__EXERCISE__.
Summarize the news digest below in exactly three sentences.

__PASSAGE TO READ__.
+--
Additional read: “Can Beer Be Saved From Climate Change?: Most of the crops that go into making beer will not survive extreme weather caused by global warming.”

 
 

 

Consulting for a Criminal: Three American consulting firms, Booz Allen Hamilton, McKinsey & Company, and Boston Consulting Group, have made hundreds of millions of dollars for their work in Saudi Arabia. The companies have completed hundreds of projects and continue working hundreds more while helping to shape Crown Prince Mohammed bin Salman’s vision and consolidation of power. The companies remain closely tied to the kingdom while claiming distance from any of the crown prince’s more brutal activities, such as assassinating journalists, imprisoning dissidents, and starving Yemenis. (NYT) At many prestigious MBA programs it is the dream and goal of many students to work at those capitalism without a conscious consulting companies. And practically all of these schools make it mandatory to take an ethics course. I don’t recall my ethics course at Stanford asking if it was okay to work for someone like MBS.

Additional Read: “Recep Tayyip Erdogan: Saudi Arabia still has many questions to answer about Jamal Khashoggi’s killing” (WaPo)

Excuses, Executions, Excuses: Nigerian soldiers who used their automatic weapons last weekend against peacefully protesting Shia Muslims, killing more than 40 of them, were just defending themselves as President Trump suggested November 1 in a speech on immigration. The army tweeted a video of Trump saying if migrants seeking asylum were to throw rocks and stones, the soldiers were to consider it as they were holding rifles, and fight back. Trump said later he didn’t mean to kill, just arrest, the protesters. The tweet was later taken down. (NPR)
+--
__PROVIDED INFORMATION__.
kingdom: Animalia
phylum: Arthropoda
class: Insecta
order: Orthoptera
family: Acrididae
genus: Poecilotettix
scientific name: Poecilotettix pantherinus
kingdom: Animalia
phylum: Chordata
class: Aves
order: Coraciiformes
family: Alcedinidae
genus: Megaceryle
+--
__SOLUTION FOR THIS TASK__.
The news digest points to an additional read on how extreme weather caused by global warming threatens most of the crops used to make beer. It reports that Booz Allen Hamilton, McKinsey & Company, and Boston Consulting Group have made hundreds of millions of dollars helping shape Crown Prince Mohammed bin Salman's vision in Saudi Arabia while claiming distance from his more brutal activities, and the writer does not recall an ethics course at Stanford asking whether it was acceptable to work for him. It also reports that after Nigerian soldiers killed more than 40 peacefully protesting Shia Muslims, the army tweeted a video of President Trump saying soldiers should treat thrown rocks as rifles and fight back; the tweet was later taken down, and Trump said he meant arrest rather than killing.